Sta succedendo così. Chi con un articolo sul giornale, altri con e-mail alle trasmissioni radio, o telefonando ad amici, c’è un sommovimento di reazione a quell’appello che sta svelando un’Italia preoccupata e però desiderosa di impegno con il futuro. Educazione: su questa parola e sul valore del suo reale contenuto don Giussani ha speso la vita. Aveva capito una cosa, intravedendo quello che in seguito intellettuali, vescovi e filosofi hanno toccato con mano: il futuro di un popolo si gioca nella educazione. Se non se ne propone una adeguata, è inevitabile che - specialmente nei momenti di maggiore durezza o conflitto della vita sociale - si rischi il dissolvimento. Oggi siamo in un momento così.
I conflitti che ci sono, evidenti o serpeggianti, possono essere adeguatamente affrontati se la vita degli uomini viene costantemente educata a una concezione positiva dell’esistenza. Tale concezione non si può fondare su un volontarismo ottimista. O è sostenuta da un avvenimento storicamente accertabile come fonte di speranza continua, oppure non tiene. L’avvenimento storico che ha questa caratteristica di rifondare la speranza degli uomini è Gesù Cristo, di cui si celebra tra poco la Nascita. Lo dimostrano le storie private di una folla di uomini e donne lungo i secoli, e l’esistenza di una civiltà che, innervata dalla fede cristiana, ha continuato a promuovere lo sviluppo e il benessere e la dignità di ogni vita. È proprio il concentrato di questa storia, che chiamiamo “tradizione” che occorre proporre come ipotesi di lavoro per affrontare il reale.
Ora tutto questo è bersaglio di molti attacchi e di corrosioni interne.

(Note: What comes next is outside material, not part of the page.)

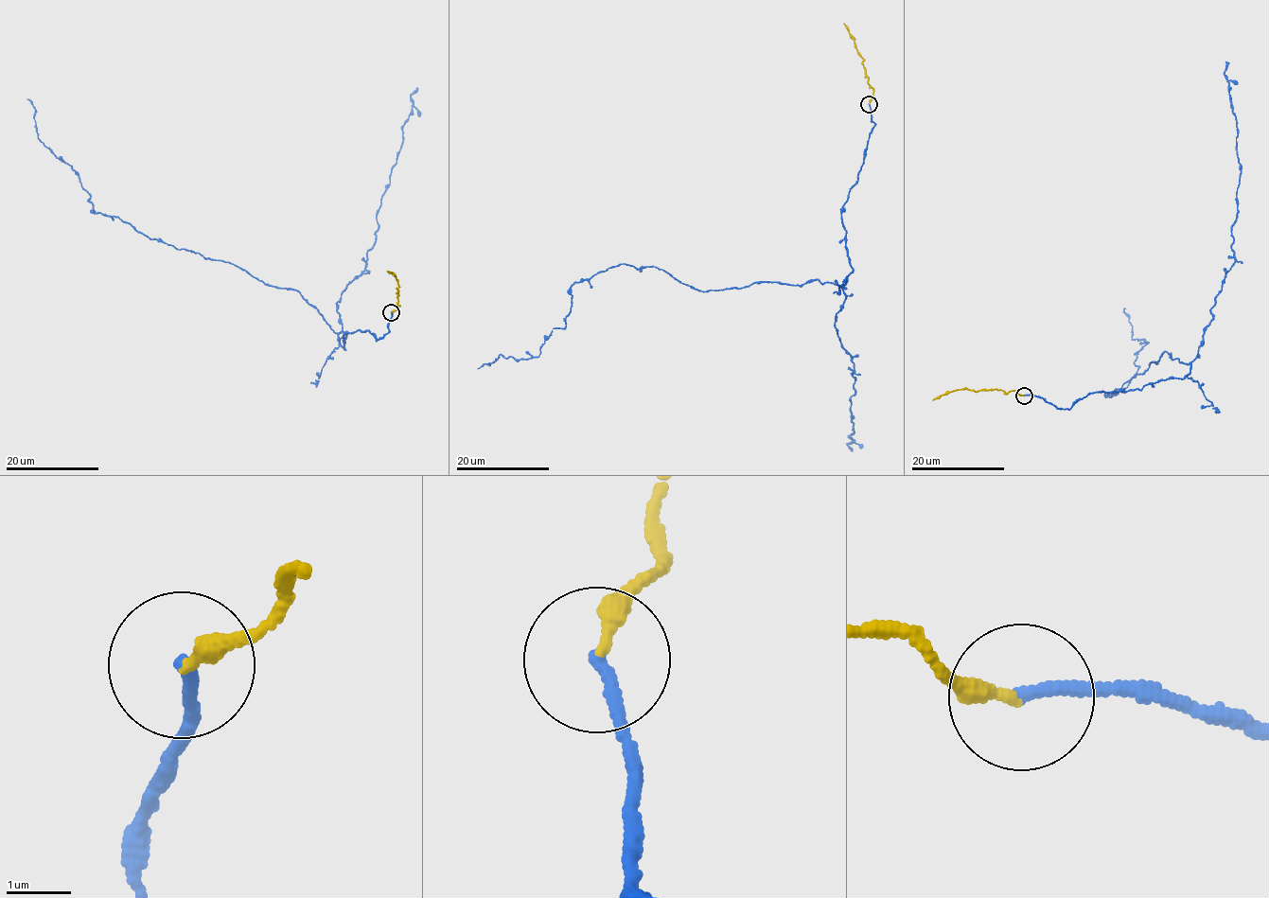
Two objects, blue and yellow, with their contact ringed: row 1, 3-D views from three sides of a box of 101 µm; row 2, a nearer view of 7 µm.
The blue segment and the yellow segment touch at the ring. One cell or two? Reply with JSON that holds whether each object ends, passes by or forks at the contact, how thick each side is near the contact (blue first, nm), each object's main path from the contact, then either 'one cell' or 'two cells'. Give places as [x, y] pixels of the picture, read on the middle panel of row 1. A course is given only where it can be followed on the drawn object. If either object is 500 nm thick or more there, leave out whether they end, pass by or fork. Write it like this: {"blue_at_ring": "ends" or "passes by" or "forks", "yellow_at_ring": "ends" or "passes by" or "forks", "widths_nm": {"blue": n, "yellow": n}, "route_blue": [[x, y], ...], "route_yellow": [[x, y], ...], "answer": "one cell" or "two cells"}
{"blue_at_ring": "ends", "yellow_at_ring": "ends", "widths_nm": {"blue": 200, "yellow": 240}, "route_blue": [[869, 104], [841, 286], [706, 291], [619, 264], [575, 282], [538, 356], [478, 369]], "route_yellow": [[869, 104], [873, 90], [869, 84], [863, 58], [844, 23]], "answer": "two cells"}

Perciò è più urgente porre l’educazione come problema comune, che non riguarda solamente i ragazzi nelle scuole, ma chiunque nella nostra società. Mentre molti, troppi che pure siedono in posti di responsabilità sembrano distratti dall’assicurare per sé o per la propria fazione un piccolo futuro, c’è un popolo di madri, di padri, di uomini di cultura, di lavoratori di ogni genere che alza un’altra bandiera. Non è quella di una parte. Ma tutti possono decidere se stare dalla sua parte.

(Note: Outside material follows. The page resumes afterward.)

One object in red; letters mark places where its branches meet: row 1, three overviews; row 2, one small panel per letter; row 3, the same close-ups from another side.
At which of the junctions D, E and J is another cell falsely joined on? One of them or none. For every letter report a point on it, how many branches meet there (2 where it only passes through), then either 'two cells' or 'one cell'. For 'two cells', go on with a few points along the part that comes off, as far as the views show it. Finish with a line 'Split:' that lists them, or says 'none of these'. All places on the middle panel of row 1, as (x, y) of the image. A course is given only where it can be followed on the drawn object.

Educazione non è una parola che indica un tema astratto, non è solo un argomento da dibattito. Indica un processo concreto, esistenziale e vissuto: c’entra con la libertà di chi propone e con la libertà di chi è sfidato a rispondere. Perciò non si parla realmente di educazione se non proponendo un cammino educativo. Se non assumendosi il rischio di fare una proposta. Come ha fatto don Giussani.